I detour downhill from the grand promenade of Rustaveli Ave – scene of the demonstrations leading to Georgia’s pro-Western and peaceful Rose Revolution in 2003 – negotiating meandering backstreets to seek out what are reputedly the city’s finest examples of the country’s unofficial national dish.
Reached via an unmarked yellow door into the courtyard of the Giorgi Leonidze State Museum of Literature, Sofia Melnikova’s Fantastic Douqan serves platters of khinkali: steamed dumplings filled with meat, cheese and mountain herbs. Forget notions of delicate eating; khinkali are fist-sized and the correct etiquette is to pick them up in your hand, slurp the steaming broth from inside, then devour the silky pastry.

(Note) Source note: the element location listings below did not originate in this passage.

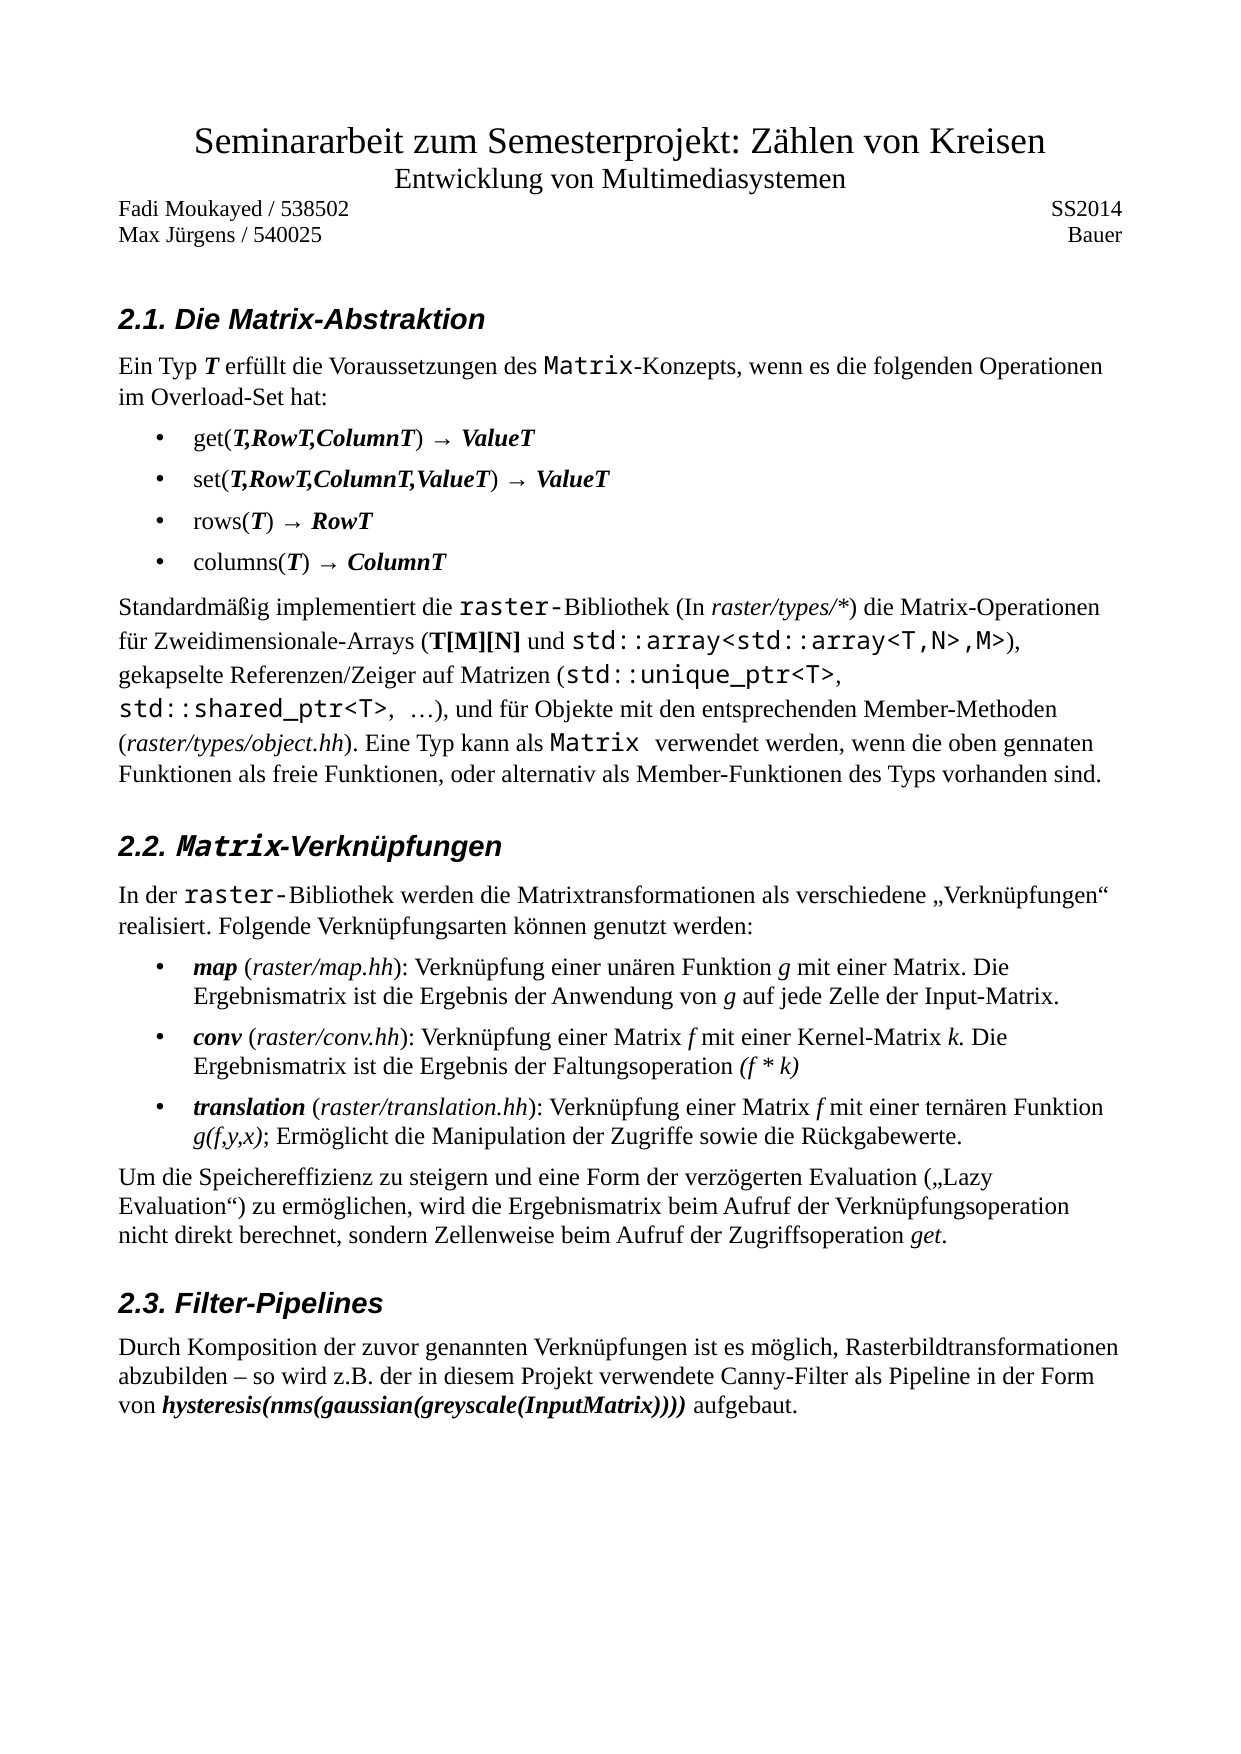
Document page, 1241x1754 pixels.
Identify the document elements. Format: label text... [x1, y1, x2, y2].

text Durch Komposition der zuvor genannten Verknüpfungen ist es möglich, Rasterbildtransformationen abzubilden – so wird z.B. der in diesem Projekt verwendete Canny-Filter als Pipeline in der Form von hysteresis(nms(gaussian(greyscale(InputMatrix)))) aufgebaut. [118, 1332, 1122, 1418]
subtitle 2.2. Matrix-Verknüpfungen [118, 825, 1122, 864]
subtitle 2.1. Die Matrix-Abstraktion [118, 302, 1122, 336]
list columns(T) → ColumnT [156, 547, 1122, 576]
text Ein Typ T erfüllt die Voraussetzungen des Matrix-Konzepts, wenn es die folgenden Operationen im Overload-Set hat: [118, 348, 1122, 411]
list rows(T) → RowT [156, 506, 1122, 534]
list set(T,RowT,ColumnT,ValueT) → ValueT [156, 464, 1122, 493]
subtitle 2.3. Filter-Pipelines [118, 1286, 1122, 1320]
list translation (raster/translation.hh): Verknüpfung einer Matrix f mit einer ternären Funktion g(f,y,x); Ermöglicht die Manipulation der Zugriffe sowie die Rückgabewerte. [156, 1092, 1122, 1150]
list conv (raster/conv.hh): Verknüpfung einer Matrix f mit einer Kernel-Matrix k. Die Ergebnismatrix ist die Ergebnis der Faltungsoperation (f * k) [156, 1022, 1122, 1080]
text In der raster-Bibliothek werden die Matrixtransformationen als verschiedene „Verknüpfungen“ realisiert. Folgende Verknüpfungsarten können genutzt werden: [118, 877, 1122, 940]
list get(T,RowT,ColumnT) → ValueT [156, 423, 1122, 452]
list map (raster/map.hh): Verknüpfung einer unären Funktion g mit einer Matrix. Die Ergebnismatrix ist die Ergebnis der Anwendung von g auf jede Zelle der Input-Matrix. [156, 952, 1122, 1010]
text Standardmäßig implementiert die raster-Bibliothek (In raster/types/*) die Matrix-Operationen für Zweidimensionale-Arrays (T[M][N] und std::array<std::array<T,N>,M>), gekapselte Referenzen/Zeiger auf Matrizen (std::unique_ptr<T>, std::shared_ptr<T>, …), und für Objekte mit den entsprechenden Member-Methoden (raster/types/object.hh). Eine Typ kann als Matrix verwendet werden, wenn die oben gennaten Funktionen als freie Funktionen, oder alternativ als Member-Funktionen des Typs vorhanden sind. [118, 588, 1122, 787]
text Um die Speichereffizienz zu steigern und eine Form der verzögerten Evaluation („Lazy Evaluation“) zu ermöglichen, wird die Ergebnismatrix beim Aufruf der Verknüpfungsoperation nicht direkt berechnet, sondern Zellenweise beim Aufruf der Zugriffsoperation get. [118, 1162, 1122, 1249]
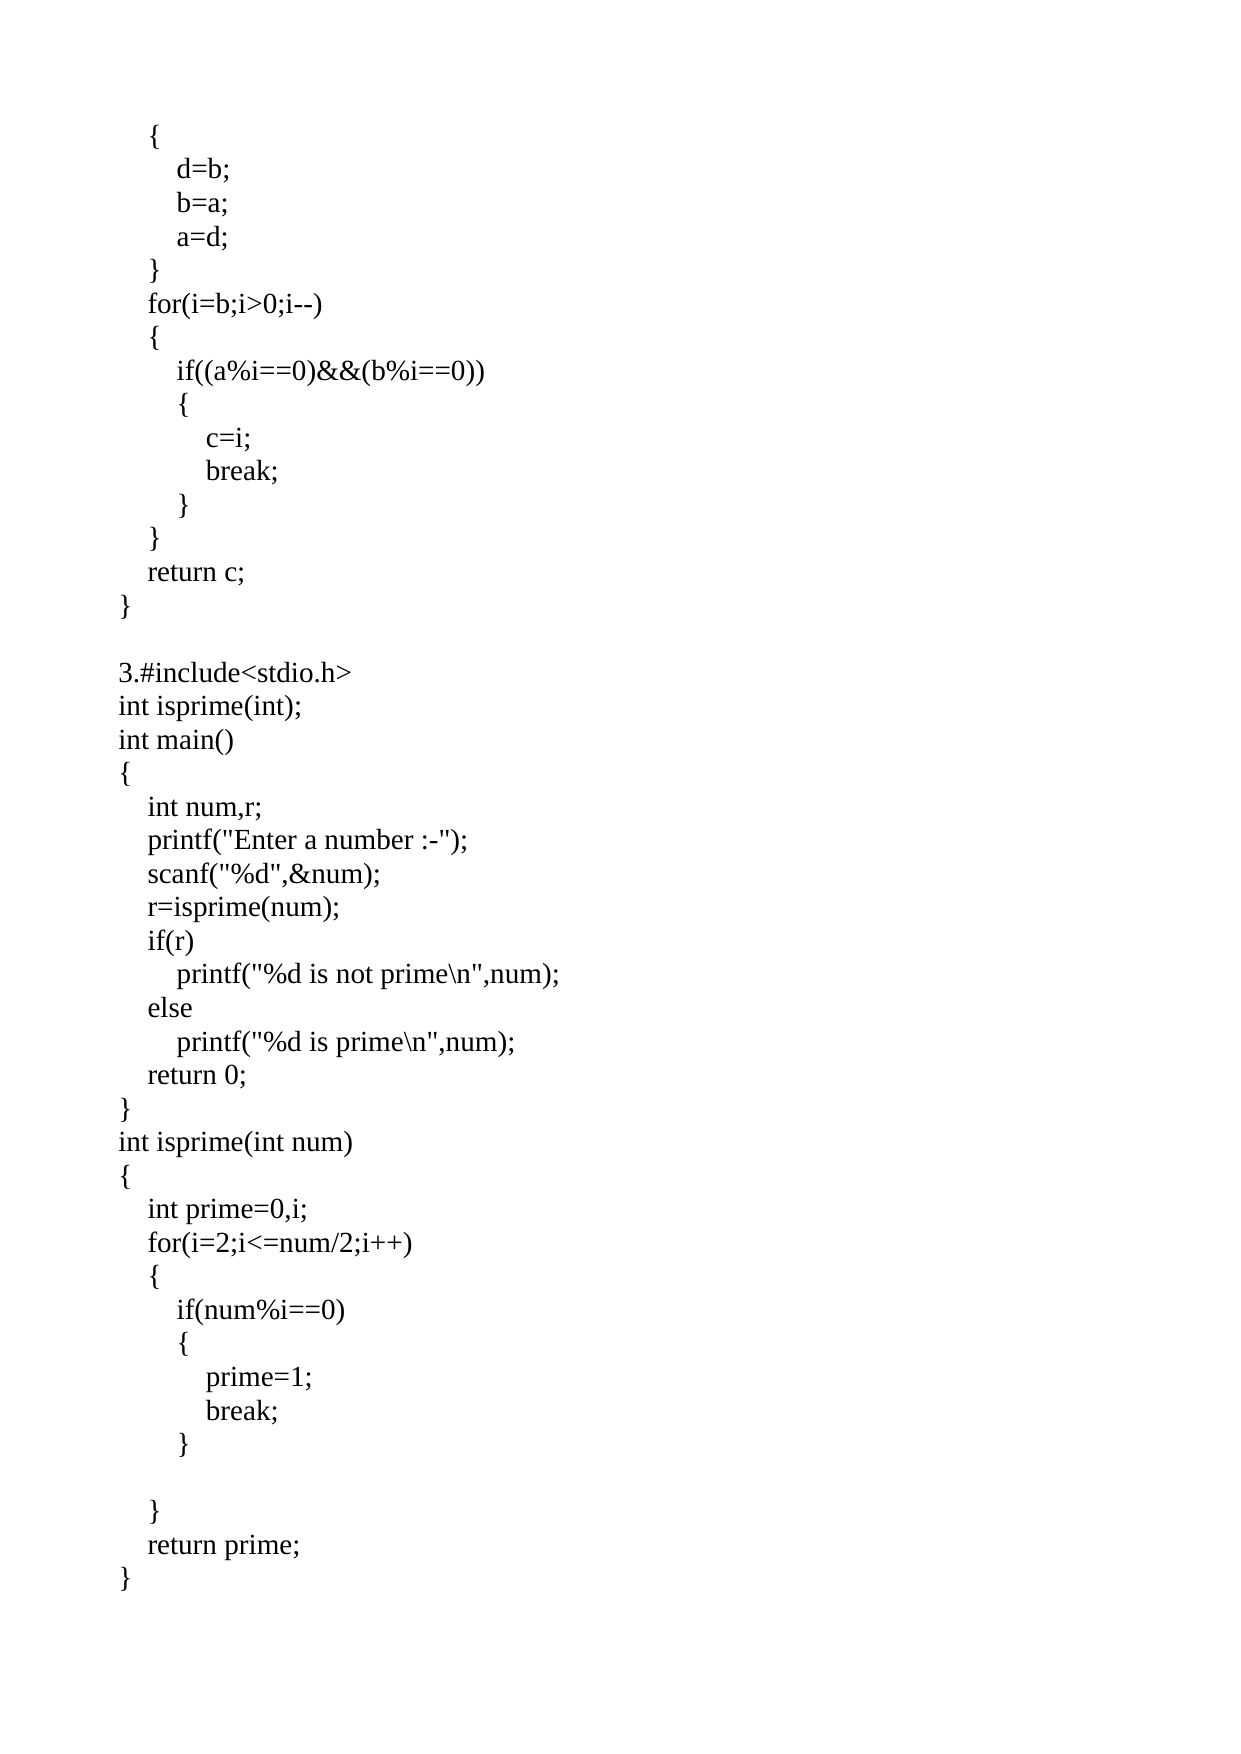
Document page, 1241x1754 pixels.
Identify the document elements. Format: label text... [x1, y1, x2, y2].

Continue east on ancient trade routes and the similarity of khinkalis to Shanghai’s famed soup dumplings are more evidence of the culinary influence of border-busting Mongol warriors such as Genghis Khan.
From Sofia Melnikova’s, it’s a short walk through rambling public gardens to Tbilisi’s other essential market. On an elegant but faded arch across the river, the Dry Bridge flea market is an ad-hoc retail labyrinth with poignant detritus from Georgia’s 20th-century history.
Vintage Russian cameras and retro enamel badges celebrating communist achievements big and small are laid out on tarpaulins and blankets. Framed portraits and faded postcards are a reminder of Soviet dictator Joseph Stalin, who was born in the town of Gori, just an hour away. Stacks of vinyl records are one of the market’s most popular features. In spring sunshine, lots of the vendors are cooling off by swigging casually on big bottles of local beer.
Who knew that a Soviet-era pressing of a 1960s Rolling Stones album – complete with Cyrillic text, spelling out the classic Mick Jagger and Keith Richards songwriting team of – was on my Georgian shopping list?